The first and, perhaps, the most interesting point that Socrates makes about dialectic is that it’s potentially very dangerous, and it’s especially dangerous for young people.
Now, the dialectic is potentially quite dangerous for young people. I want to elaborate a little bit on that. Imagine that there is a young Athenian soldier, and his leaders tell him that he must go to war, and his leaders try to inspire him by telling him that this will be a just war. Perhaps, this was a soldier in the year 431 B.C.E. when the Peloponnesian War broke out. This soldier, in my hypothetical story, is on his way to serve in the army when he bumps into Socrates.
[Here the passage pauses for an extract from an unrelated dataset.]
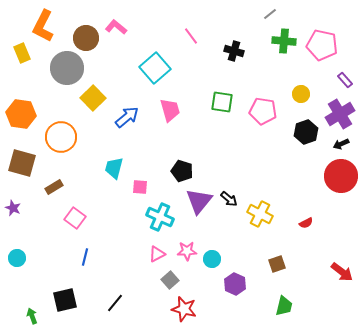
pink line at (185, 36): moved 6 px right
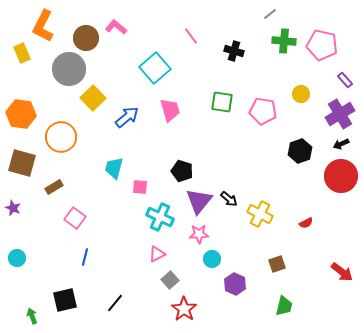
gray circle at (67, 68): moved 2 px right, 1 px down
black hexagon at (306, 132): moved 6 px left, 19 px down
pink star at (187, 251): moved 12 px right, 17 px up
red star at (184, 309): rotated 20 degrees clockwise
What does Socrates do? He says, where you going, and the kid says, I’m going to war. Why are you going to war? Because the cause is just and I’m willing, even, to lose my life if my city requires me to do so. Socrates would then hit him with his question, what is justice?
Well, if you study The Republic, you know just how hard it is to answer this question. It’s very difficult to imagine that a 19-year-old boy would be able to make any real progress in answering this question. So he leaves the conversation with Socrates puzzled, confused, in a state of wonder, of bewilderment. What is justice? I thought I knew, I thought it was what my leaders told me was just, but this man Socrates has disrupted me. This man Socrates has taught me that I do not know what I thought I knew.
Well, what might happen? Maybe this boy will become a deserter, maybe he won’t serve in the army or maybe even worse. Maybe this boy will say I don’t know what justice is, maybe I’ll go over to the Spartan side. Maybe they’re just; maybe these Athenians who’ve been ordering me around aren’t telling me the truth. Socrates has taught me that I don’t know what justice is; the door is therefore open to me to do what ever it is I might want to do.
Now this story corresponds to an actual event with an actual person. His name was Alcibiades, a very famous Athenian. He was famous for two things: he was an associate of Socrates and he was a traitor to Athens in the Peloponnesian War who went over to the Spartan side. This, by the way, is no doubt one of the real reasons Socrates was executed in 399 B.C.E. He was thought to be associated with the traitor Alcibiades. The point is that dialectical inquiry, the inquiry that begins with the question “what is it” and leads to an inquiry into the forms, is potentially subversive of the city. This is why in the educational program outlined in Book VII, Socrates does not allow young people to even be exposed to dialectic until they’re at least 30 years old.